Proof coins are struck to satisfy the needs of a very particular coin user.  Only those individuals seeking a perfectly struck, brilliantly mirrored finish would appreciate the attention to detail and fine results the U.S. Mint have producing with regularity since 1936.  The eruption of war in Europe, and later the United State involvement in 1941, would lead to the suspension of proof coin production, giving collectors a true rarity for an otherwise plentiful Jefferson Nickel coin series.

At the time, all proof coins were produced in America’s first mint, in Philadelphia.  The coins were especially struck specimens, intended only for collectors.  Mint employees started with hand picked master dies, worked over to bring out full detail in every coin.  Also specially selected were the planchets, or coin blanks, that the dies pressed the design into to make a completed coin.  Instead of a single pass, that is, one die punch for the obverse, or front, and reverse, or back of the coin, the proof specimens were struck twice, in order to ensure that the design was in full relief and detail for collectors. There is however, no doubled die effect, as the exacting tolerances produce doubling only visible under high magnification.
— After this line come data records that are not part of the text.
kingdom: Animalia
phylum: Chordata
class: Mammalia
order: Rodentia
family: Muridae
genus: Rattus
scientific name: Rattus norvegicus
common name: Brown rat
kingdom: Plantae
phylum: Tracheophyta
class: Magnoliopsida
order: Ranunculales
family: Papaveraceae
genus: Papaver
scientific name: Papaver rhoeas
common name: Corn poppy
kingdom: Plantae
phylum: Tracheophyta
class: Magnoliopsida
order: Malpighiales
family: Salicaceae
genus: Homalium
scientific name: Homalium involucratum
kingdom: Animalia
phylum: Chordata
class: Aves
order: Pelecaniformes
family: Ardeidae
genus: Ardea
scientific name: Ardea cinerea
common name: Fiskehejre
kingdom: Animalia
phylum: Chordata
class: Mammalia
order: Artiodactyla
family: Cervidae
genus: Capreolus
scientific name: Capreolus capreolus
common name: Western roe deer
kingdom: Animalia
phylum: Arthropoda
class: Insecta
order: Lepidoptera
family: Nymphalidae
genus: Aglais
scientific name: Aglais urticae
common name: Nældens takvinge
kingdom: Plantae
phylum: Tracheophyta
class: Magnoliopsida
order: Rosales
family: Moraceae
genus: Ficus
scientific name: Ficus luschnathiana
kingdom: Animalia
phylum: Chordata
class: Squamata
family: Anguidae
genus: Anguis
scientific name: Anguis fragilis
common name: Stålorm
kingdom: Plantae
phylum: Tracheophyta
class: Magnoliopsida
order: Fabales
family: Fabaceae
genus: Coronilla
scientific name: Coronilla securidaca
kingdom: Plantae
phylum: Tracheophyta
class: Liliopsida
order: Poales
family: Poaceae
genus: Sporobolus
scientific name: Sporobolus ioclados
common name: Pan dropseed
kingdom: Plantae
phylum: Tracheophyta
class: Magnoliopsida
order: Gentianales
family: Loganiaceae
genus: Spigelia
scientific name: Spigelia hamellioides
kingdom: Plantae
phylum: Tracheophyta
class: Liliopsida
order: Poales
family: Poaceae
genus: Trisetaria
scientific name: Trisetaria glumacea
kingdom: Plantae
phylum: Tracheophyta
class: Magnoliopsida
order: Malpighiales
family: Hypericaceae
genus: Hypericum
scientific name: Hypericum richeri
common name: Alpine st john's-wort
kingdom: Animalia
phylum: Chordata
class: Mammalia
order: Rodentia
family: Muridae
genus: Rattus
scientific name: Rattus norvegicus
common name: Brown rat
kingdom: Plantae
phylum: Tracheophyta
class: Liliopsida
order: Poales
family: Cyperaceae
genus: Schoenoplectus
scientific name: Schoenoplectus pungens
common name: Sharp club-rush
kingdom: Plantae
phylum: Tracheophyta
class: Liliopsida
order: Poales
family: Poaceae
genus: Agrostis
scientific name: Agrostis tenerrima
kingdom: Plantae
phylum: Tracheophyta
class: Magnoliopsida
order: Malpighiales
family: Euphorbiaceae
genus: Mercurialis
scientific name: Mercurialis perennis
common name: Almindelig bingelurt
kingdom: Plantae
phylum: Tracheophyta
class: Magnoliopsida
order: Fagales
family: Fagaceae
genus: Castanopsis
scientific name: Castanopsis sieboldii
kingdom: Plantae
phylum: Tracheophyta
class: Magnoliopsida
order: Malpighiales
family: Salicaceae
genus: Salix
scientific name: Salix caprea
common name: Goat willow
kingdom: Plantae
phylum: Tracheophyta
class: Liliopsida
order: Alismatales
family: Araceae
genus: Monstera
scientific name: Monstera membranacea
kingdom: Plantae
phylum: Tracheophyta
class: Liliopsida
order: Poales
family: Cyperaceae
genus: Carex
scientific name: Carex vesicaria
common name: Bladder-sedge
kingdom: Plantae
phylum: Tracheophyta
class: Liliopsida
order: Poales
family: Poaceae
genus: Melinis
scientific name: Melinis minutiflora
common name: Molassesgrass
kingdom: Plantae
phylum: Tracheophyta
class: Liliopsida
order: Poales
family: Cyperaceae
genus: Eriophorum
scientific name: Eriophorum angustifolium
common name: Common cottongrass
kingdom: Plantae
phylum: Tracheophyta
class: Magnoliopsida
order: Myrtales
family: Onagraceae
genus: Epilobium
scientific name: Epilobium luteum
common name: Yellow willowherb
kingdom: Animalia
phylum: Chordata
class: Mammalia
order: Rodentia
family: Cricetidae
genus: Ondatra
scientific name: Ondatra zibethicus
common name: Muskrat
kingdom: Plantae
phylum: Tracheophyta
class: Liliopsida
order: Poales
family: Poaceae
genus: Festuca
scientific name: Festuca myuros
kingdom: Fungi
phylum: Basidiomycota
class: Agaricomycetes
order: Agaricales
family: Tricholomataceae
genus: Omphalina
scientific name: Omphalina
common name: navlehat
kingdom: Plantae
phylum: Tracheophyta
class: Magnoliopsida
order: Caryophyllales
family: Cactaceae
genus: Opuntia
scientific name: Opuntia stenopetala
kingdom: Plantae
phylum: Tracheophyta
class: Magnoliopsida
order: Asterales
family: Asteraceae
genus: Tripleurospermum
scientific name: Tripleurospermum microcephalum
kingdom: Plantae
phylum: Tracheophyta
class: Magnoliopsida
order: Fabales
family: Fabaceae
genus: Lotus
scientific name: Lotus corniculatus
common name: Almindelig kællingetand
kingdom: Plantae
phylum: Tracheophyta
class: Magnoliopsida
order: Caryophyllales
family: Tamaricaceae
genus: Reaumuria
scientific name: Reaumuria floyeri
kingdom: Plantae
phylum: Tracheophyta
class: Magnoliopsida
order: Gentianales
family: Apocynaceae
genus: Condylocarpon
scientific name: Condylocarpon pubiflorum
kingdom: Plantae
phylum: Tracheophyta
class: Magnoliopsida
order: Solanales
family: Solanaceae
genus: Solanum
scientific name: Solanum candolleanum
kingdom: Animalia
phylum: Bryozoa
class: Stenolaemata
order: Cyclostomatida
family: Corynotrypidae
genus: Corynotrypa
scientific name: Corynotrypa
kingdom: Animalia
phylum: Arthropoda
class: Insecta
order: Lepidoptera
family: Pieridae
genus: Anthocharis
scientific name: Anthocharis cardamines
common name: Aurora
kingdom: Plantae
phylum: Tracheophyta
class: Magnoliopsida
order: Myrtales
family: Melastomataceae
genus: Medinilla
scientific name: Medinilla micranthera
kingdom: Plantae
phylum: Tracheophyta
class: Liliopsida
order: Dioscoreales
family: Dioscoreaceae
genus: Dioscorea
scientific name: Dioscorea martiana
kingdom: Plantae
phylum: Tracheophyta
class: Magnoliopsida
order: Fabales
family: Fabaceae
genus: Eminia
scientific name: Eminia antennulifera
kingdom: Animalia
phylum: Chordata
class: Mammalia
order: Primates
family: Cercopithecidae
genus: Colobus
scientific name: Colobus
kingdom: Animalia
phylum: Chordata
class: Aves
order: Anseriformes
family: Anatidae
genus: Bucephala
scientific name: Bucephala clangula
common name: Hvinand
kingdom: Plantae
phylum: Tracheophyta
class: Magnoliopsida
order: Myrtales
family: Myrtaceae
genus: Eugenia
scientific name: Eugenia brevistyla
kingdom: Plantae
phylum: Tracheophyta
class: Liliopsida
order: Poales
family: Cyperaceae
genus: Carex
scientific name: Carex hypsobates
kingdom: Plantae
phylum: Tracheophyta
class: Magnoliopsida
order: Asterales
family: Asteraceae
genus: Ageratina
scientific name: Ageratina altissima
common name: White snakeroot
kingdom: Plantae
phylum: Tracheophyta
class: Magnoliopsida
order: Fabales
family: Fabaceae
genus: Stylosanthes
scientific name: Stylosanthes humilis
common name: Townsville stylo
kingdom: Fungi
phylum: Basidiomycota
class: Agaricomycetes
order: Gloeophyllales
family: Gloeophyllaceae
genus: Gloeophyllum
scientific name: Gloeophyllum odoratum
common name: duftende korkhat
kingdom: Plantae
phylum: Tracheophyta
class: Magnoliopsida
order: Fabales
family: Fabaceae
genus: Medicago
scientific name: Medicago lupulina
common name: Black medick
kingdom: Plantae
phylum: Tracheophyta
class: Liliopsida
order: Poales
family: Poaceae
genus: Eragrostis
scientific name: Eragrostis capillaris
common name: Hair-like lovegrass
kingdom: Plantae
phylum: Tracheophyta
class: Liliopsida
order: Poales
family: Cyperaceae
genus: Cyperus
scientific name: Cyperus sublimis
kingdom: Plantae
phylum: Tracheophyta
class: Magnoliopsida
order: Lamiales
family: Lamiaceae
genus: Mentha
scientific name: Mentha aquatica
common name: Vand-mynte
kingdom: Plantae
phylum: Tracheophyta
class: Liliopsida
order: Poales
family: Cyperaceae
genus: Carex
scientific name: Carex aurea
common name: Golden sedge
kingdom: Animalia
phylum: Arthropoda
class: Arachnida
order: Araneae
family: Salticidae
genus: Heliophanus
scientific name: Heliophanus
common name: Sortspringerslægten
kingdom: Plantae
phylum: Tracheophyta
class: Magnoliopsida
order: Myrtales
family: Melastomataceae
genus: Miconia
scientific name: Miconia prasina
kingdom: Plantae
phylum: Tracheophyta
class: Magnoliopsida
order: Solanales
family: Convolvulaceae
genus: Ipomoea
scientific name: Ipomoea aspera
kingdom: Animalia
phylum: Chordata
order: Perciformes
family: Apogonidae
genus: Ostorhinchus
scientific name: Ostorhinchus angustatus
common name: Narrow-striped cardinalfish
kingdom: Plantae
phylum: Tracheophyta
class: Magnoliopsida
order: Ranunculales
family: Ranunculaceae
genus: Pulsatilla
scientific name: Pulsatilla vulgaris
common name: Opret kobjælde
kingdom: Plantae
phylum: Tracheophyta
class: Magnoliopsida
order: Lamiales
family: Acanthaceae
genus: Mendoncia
When the United States entered the war in 1941, officials soon realized that the high demand for the element nickel, Ni, would soon deplete the available stocks of the rare metal, as it is heavily used in military production.  In response, the 75 percent copper and 25 percent nickel was changed to 56 percent copper,  35 percent silver and 9 percent manganese.  This made the coin softer, and strike in higher detail.  In 1942 the new composition nickels went out for circulation.

1942 Jefferson proof nickels were also minted for collectors, but only in very limited numbers.  At a mintage of only 27,600 coins, it is a significantly rarer coin of the next available proof, in 1950, with a mintage of over 50,000.  Additionally, because proof production was suspended after 1942, it remains the only proof coin available for the ‘war era’ Jefferson nickels, making it sought after indeed.

Because the change from copper-nickel to war time silver alloy was enacted mid-year, both copper-nickel and silver alloy proofs were also struck.  Mintages for the pre-war 1942 proofs were similar to the war time composition, and both command prices around $100.00 in MS-65 or above.  Error coins, possibly created because of the haste required for the changeover.

Collecting the proof series of Jefferson coins can be a rewarding and enjoyable experience.  The earlier examples of Jefferson nickels, like the 1942 war composition nickel, command prices well within the budgets of modest collectors.  Particularity in lower grades, the availability and the fact that the coin is still in production today, keep prices low.  Investing in a Jefferson , if kept correctly, is always been a solid investment for a numismatist’s future.